On final drive, Tony Romo delivers

EAST RUTHERFORD, N.J. -- No matter how hard he tries, even if he takes the Dallas Cowboys to a Super Bowl, Tony Romo will have to deal with the prevailing thought so many people had early Sunday night.

When the Cowboys took possession with their game against the Giants tied at 21 with 4:45 left, many of you probably winced while thinking about how Romo would lose this one.

Admit it: More of you thought about the fourth-quarter interception against the Denver Broncos that led to the Cowboys' 51-48 loss on Oct. 6 than the 90-yard game-winning drive he directed three weeks ago against the Minnesota Vikings.

Only this time, Romo didn't lose this one. With the season on the line, Romo directed a 14-play, 64-yard drive that ended with Dan Bailey’s 35-yard field goal for a 24-21 victory that pushed the Cowboys back into first place in the NFC East.

This game won’t qualify as a come-from-behind victory for Romo (Dallas led 21-6 at one point), but it was as meaningful.

“You either feel comfortable in those situations or you don’t,” Romo said. “You feel all the experiences and times you’ve put yourself in that position as a team and you feel good. We’ve done that a couple of times in these last three or four weeks. You just go out and do it.”

The Cowboys had not had a drive last 14 plays since their season-opening win against the Giants. Only three of their past 32 drives reached even 10 plays because their third-down offense had been so bad.

Before the final drive, the only third down the Cowboys converted on Sunday was a Jason Witten touchdown catch, which happened to be the 200th scoring throw of Romo’s career. Only six of Romo’s previous 31 third-down attempts resulted in a first down.

Yet on the final drive, Romo completed all three third-down attempts.
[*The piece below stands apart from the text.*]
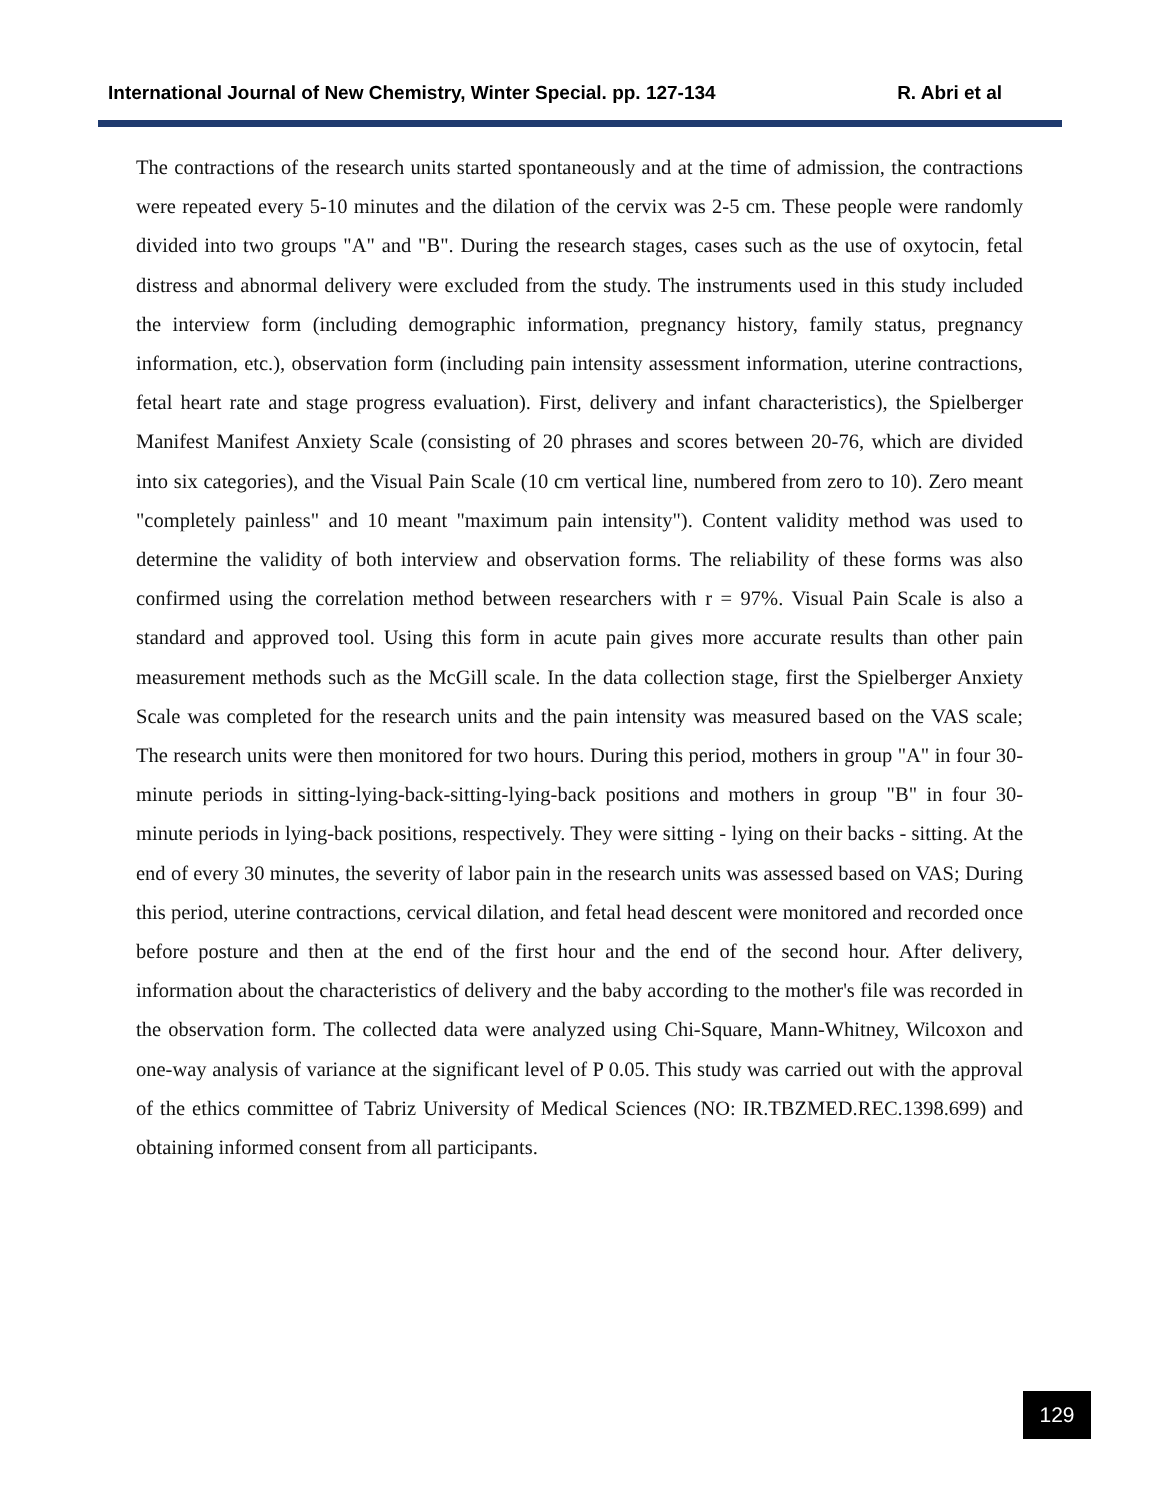International Journal of New Chemistry, Winter Special. pp. 127-134 R. Abri et al
The contractions of the research units started spontaneously and at the time of admission, the contractions were repeated every 5-10 minutes and the dilation of the cervix was 2-5 cm. These people were randomly divided into two groups "A" and "B". During the research stages, cases such as the use of oxytocin, fetal distress and abnormal delivery were excluded from the study. The instruments used in this study included the interview form (including demographic information, pregnancy history, family status, pregnancy information, etc.), observation form (including pain intensity assessment information, uterine contractions, fetal heart rate and stage progress evaluation). First, delivery and infant characteristics), the Spielberger Manifest Manifest Anxiety Scale (consisting of 20 phrases and scores between 20-76, which are divided into six categories), and the Visual Pain Scale (10 cm vertical line, numbered from zero to 10). Zero meant "completely painless" and 10 meant "maximum pain intensity"). Content validity method was used to determine the validity of both interview and observation forms. The reliability of these forms was also confirmed using the correlation method between researchers with r = 97%. Visual Pain Scale is also a standard and approved tool. Using this form in acute pain gives more accurate results than other pain measurement methods such as the McGill scale. In the data collection stage, first the Spielberger Anxiety Scale was completed for the research units and the pain intensity was measured based on the VAS scale; The research units were then monitored for two hours. During this period, mothers in group "A" in four 30-minute periods in sitting-lying-back-sitting-lying-back positions and mothers in group "B" in four 30-minute periods in lying-back positions, respectively. They were sitting - lying on their backs - sitting. At the end of every 30 minutes, the severity of labor pain in the research units was assessed based on VAS; During this period, uterine contractions, cervical dilation, and fetal head descent were monitored and recorded once before posture and then at the end of the first hour and the end of the second hour. After delivery, information about the characteristics of delivery and the baby according to the mother's file was recorded in the observation form. The collected data were analyzed using Chi-Square, Mann-Whitney, Wilcoxon and one-way analysis of variance at the significant level of P 0.05. This study was carried out with the approval of the ethics committee of Tabriz University of Medical Sciences (NO: IR.TBZMED.REC.1398.699) and obtaining informed consent from all participants.
129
After a Tyron Smith false-start penalty moved a third-and-2 to third-and-7, Romo hit Bryant for 19 yards on a throw down the sideline. On third-and-5 from the Dallas 47, he hit Bryant on a slant for 8 yards.

“Yeah, I just made sure to save all of our good third downs for that last drive,” Romo said. “I think we had some good plays up. Guys made some good plays and ran some good routes. It just comes down to execution at that point.”

And he saved Miles Austin for the end, too. Austin caught his first pass since Sept. 22 (against the St. Louis Rams) for 17 yards to the Giants' 28 one snap after he dropped a Romo pass on the sideline.

“He just showed confidence in me,” Austin said, “and he put the ball on the money. I made sure I wasn’t going to drop that one.”

There would be one more crucial third-down conversion with the Cowboys using their empty package on third-and-10 from the 28. If they did not convert, they were looking at a 45-yard field goal in a swirling wind inside MetLife Stadium.

Romo did not go to Bryant or Austin or Witten. Instead he checked the ball down to Cole Beasley, who turned up field for 13 yards.

“There’s a definite high chance,” Beasley said of getting the ball there. “It’s pretty much a 50 percent chance. I run every route like everyone is coming to me, especially that route because that’s pretty much the route that gave me playing time.”

With his work over, Romo took a knee on the next two snaps to set up Bailey’s game winner.

“It’s a tough environment against a team who is ready to go, obviously had their season, in some ways they felt like their season was on the line in this game,” Romo said. “It was a playoff-like game. It was a very similar feeling to the win or go home from a couple of years ago. I think we had to find a way to win. I was proud of the guys’ effort, commitment and the way they handled it.”